As good as a chain filer as you can be, its still impossible to get
all the teeth on the loop the same size as some will ber filed more
than others due to damages etc..........So about all I do is use a
file to keep them touched up, and file that chain probably no more
than 3 times if it really needs a good sharpening, and not just a
touch up.......After that it gets thrown in the pile and eventually
carried to the saw shop where they use a machine grinder and once set
it will make all the teeth uniform again (uniform that is in that it
will grind away wifer or longer teeth and make them all the same as
the smallest one since thats what the grinder is set on.

I buy Woodsman brand chain by the rolls from Baileys, and its pretty
cheap. Woodsman chain is actually Carlton Brand chain, which is of
very good quality........I try to sytay away for the chain with all
the anti kickback features on it as I want to cut wood, and have
experieince, and what a difference between backyard saw chain and pro
or commercial chain......The chrome edged or plated chain sucks big
time and will wear a file out quicker, and is more of a pain to
sharpen or touch up than good high quality carbon steel chain
is.......Same with files, Pferd makes the best longest lasting files
for chain sharpening..........Husky brand files are actually Pferd
files.......Its important to hold the right angle, so the rake is
proper, and the tooth does not get whats called a beak or hook on it
from too much undercut, and its also important to keep the rakers
filed to the correct limits below the top of the chains teeth.
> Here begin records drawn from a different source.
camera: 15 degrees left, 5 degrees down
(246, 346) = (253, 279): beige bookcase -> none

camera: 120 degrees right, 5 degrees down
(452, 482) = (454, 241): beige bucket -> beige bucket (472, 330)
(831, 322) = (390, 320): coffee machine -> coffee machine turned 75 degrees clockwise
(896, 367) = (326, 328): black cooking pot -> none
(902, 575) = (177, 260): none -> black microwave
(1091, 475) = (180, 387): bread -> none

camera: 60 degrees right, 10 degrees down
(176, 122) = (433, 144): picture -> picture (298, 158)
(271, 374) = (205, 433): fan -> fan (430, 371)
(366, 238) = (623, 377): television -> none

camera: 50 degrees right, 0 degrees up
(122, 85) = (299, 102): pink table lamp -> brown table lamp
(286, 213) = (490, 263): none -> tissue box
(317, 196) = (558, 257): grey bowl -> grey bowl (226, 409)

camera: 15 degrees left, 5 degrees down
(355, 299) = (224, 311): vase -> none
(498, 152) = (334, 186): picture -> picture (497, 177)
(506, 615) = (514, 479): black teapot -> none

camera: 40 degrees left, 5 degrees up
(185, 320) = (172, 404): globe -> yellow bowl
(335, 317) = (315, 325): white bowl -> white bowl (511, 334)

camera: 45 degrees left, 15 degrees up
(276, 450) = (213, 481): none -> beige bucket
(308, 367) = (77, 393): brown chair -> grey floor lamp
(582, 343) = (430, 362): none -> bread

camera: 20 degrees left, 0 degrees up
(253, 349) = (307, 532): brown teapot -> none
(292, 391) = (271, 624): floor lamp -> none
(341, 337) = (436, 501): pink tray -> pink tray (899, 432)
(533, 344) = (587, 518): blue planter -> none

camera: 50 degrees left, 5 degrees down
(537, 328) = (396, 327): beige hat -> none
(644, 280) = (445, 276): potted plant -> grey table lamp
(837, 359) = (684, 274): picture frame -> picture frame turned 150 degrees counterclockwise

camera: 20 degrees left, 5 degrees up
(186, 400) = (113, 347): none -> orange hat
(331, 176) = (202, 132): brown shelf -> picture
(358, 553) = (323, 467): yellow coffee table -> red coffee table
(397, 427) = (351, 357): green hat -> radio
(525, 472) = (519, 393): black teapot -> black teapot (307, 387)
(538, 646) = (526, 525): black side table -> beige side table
The
amount is different for a lot of saws, but its genberally .025 to
.030" on most saws....Too much and the chain grabs and stalls more
than it cuts, too little and your making to fine of chips and working
harder than you should be to cut the same amount of wood with a
properly adjusted raker on the chain.

There certainoy is nothing wrong with sharpening a chain by hand, but
do it wrong and the saw will not perform properly, and its possible to
ruin a bar and chain with improper sharpening.......Get ahold of whats
called a File-O-Plate made by carlton until you get used to what angle
the cutters need to be filed to and also the rakers adjusted to. Much
easier than a Oregon file guide......


On Wed, 28 Sep 2005 09:21:47 -0500, granpaw
wrote:


Sounds like the chains I run. Very aggressive and dangerous to run IF
you don't know what your doing. I do all my own sharpening. I have three
different methods. On a new chain that has low hours I'll use a hand
file with a guide and touch up the teeth. For field use I also have a
hand sharpener that can be set to cut the raker depth and set to cut the
teeth back equally as well. It is an old Granberg file-n-joint unit that
clamps to the bar and has a guide rail system with a lock that stops the
teeth. http://www.right-tool.com/filenjoint.html Then I also have an
old Belsaw wheel sharpener that I use to fix damaged chains.